We provide compelling evidence for the potential of hardness-vs.-randomness approaches to make progress on the long-standing problem of derandomizing space-bounded computation.
Our first contribution is a derandomization of bounded-space machines from hardness assumptions for classes of uniform deterministic algorithms, for which strong (but non-matching) lower bounds can be unconditionally proved. We prove one such result for showing that $\mathbf{BPL}=\mathbf{L}$ ``on average'', and another similar result for showing that $\mathbf{BPSPACE}[O(n)]=\mathbf{DSPACE}[O(n)]$.
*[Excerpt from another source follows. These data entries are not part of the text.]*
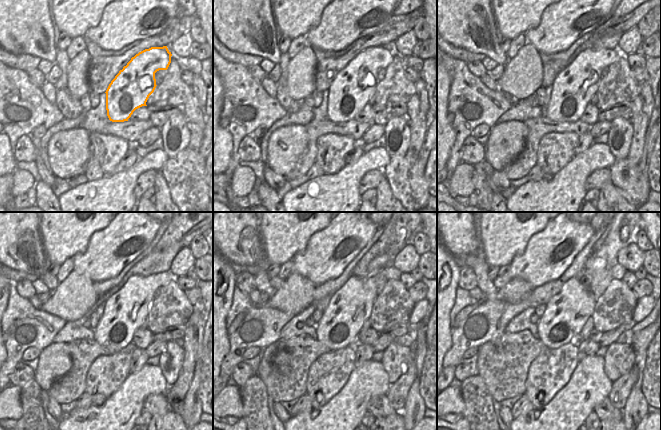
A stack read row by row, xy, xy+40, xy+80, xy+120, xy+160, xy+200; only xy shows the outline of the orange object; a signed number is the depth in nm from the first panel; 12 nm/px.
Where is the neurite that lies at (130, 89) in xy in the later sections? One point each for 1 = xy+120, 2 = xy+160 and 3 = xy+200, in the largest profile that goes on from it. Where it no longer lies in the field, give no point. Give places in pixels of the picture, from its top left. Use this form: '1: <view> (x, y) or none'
1: xy+120 (124, 312)
2: xy+160 (349, 307)
3: xy+200 (566, 312)

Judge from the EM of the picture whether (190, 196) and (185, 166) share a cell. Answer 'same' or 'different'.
same

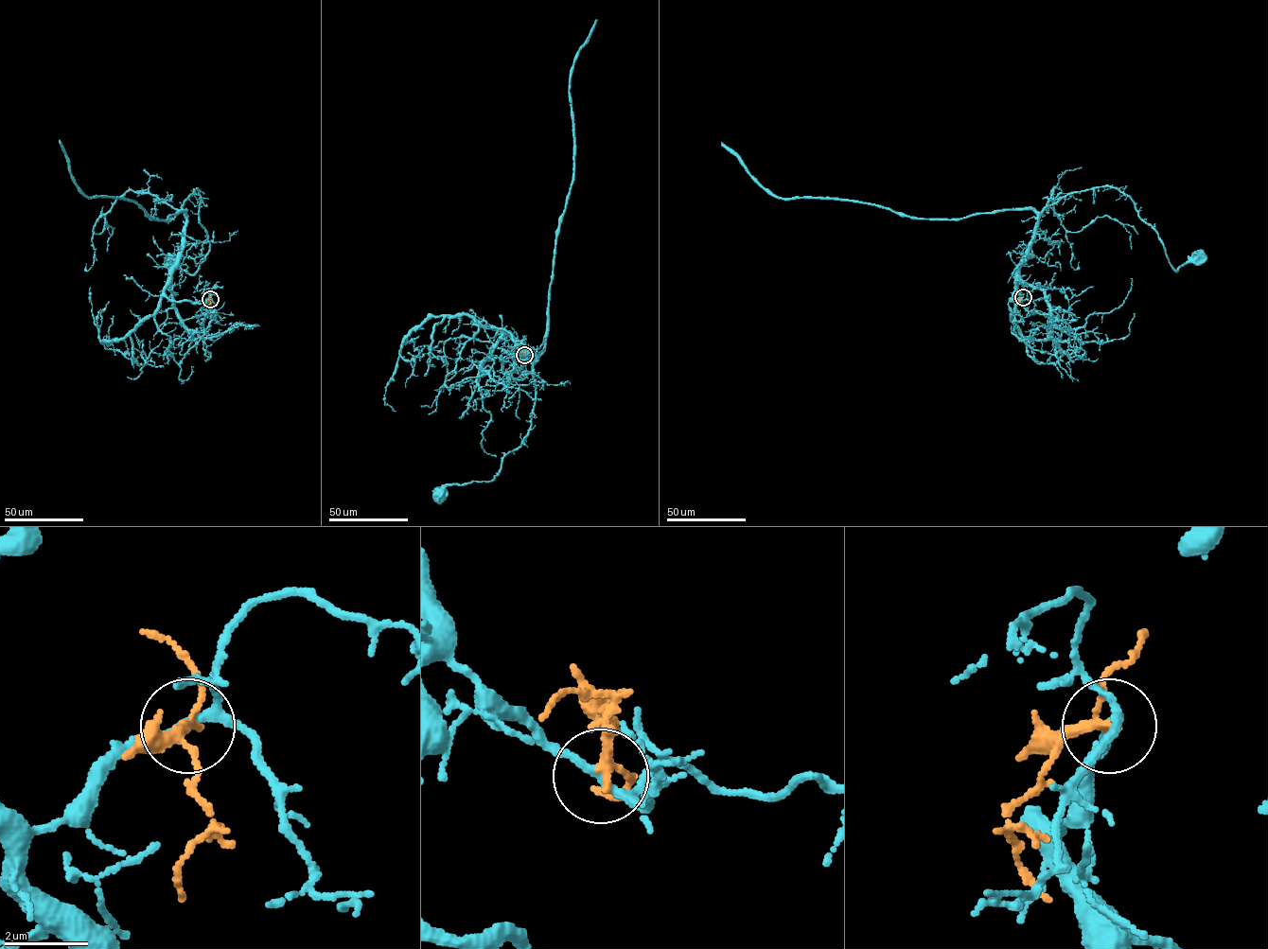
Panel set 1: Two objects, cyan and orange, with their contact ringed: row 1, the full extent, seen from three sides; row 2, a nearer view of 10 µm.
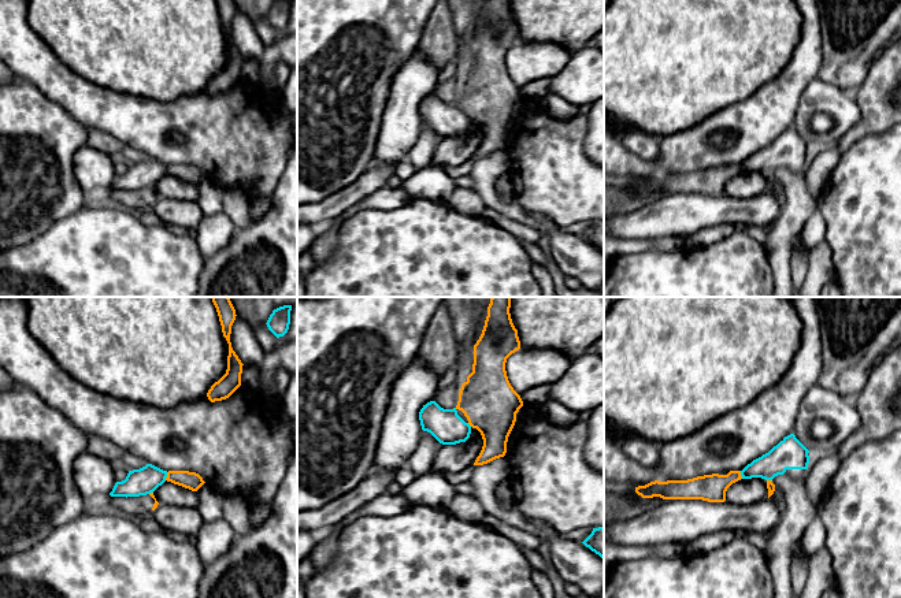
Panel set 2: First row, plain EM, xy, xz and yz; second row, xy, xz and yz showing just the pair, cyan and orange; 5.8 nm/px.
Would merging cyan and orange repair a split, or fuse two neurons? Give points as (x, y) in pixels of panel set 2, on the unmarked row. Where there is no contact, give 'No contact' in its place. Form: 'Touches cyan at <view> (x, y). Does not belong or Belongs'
Touches cyan at xy (166, 170). Belongs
Next, we significantly improve the main results of prior works on hardness-vs.-randomness
for logspace. As one of our results, we relax the assumptions needed for derandomization with minimal memory footprint (i.e., showing $\mathbf{BPSPACE}[S]\subseteq \mathbf{DSPACE}[c \cdot S]$ for a small constant $c$), by completely eliminating a cryptographic assumption that was needed in prior work.
A key contribution underlying all of our results is non-black-box use of the descriptions of space-bounded Turing machines, when proving hardness-to-randomness results. That is, the crucial point allowing us to prove our results is that we use properties that are specific to space-bounded machines.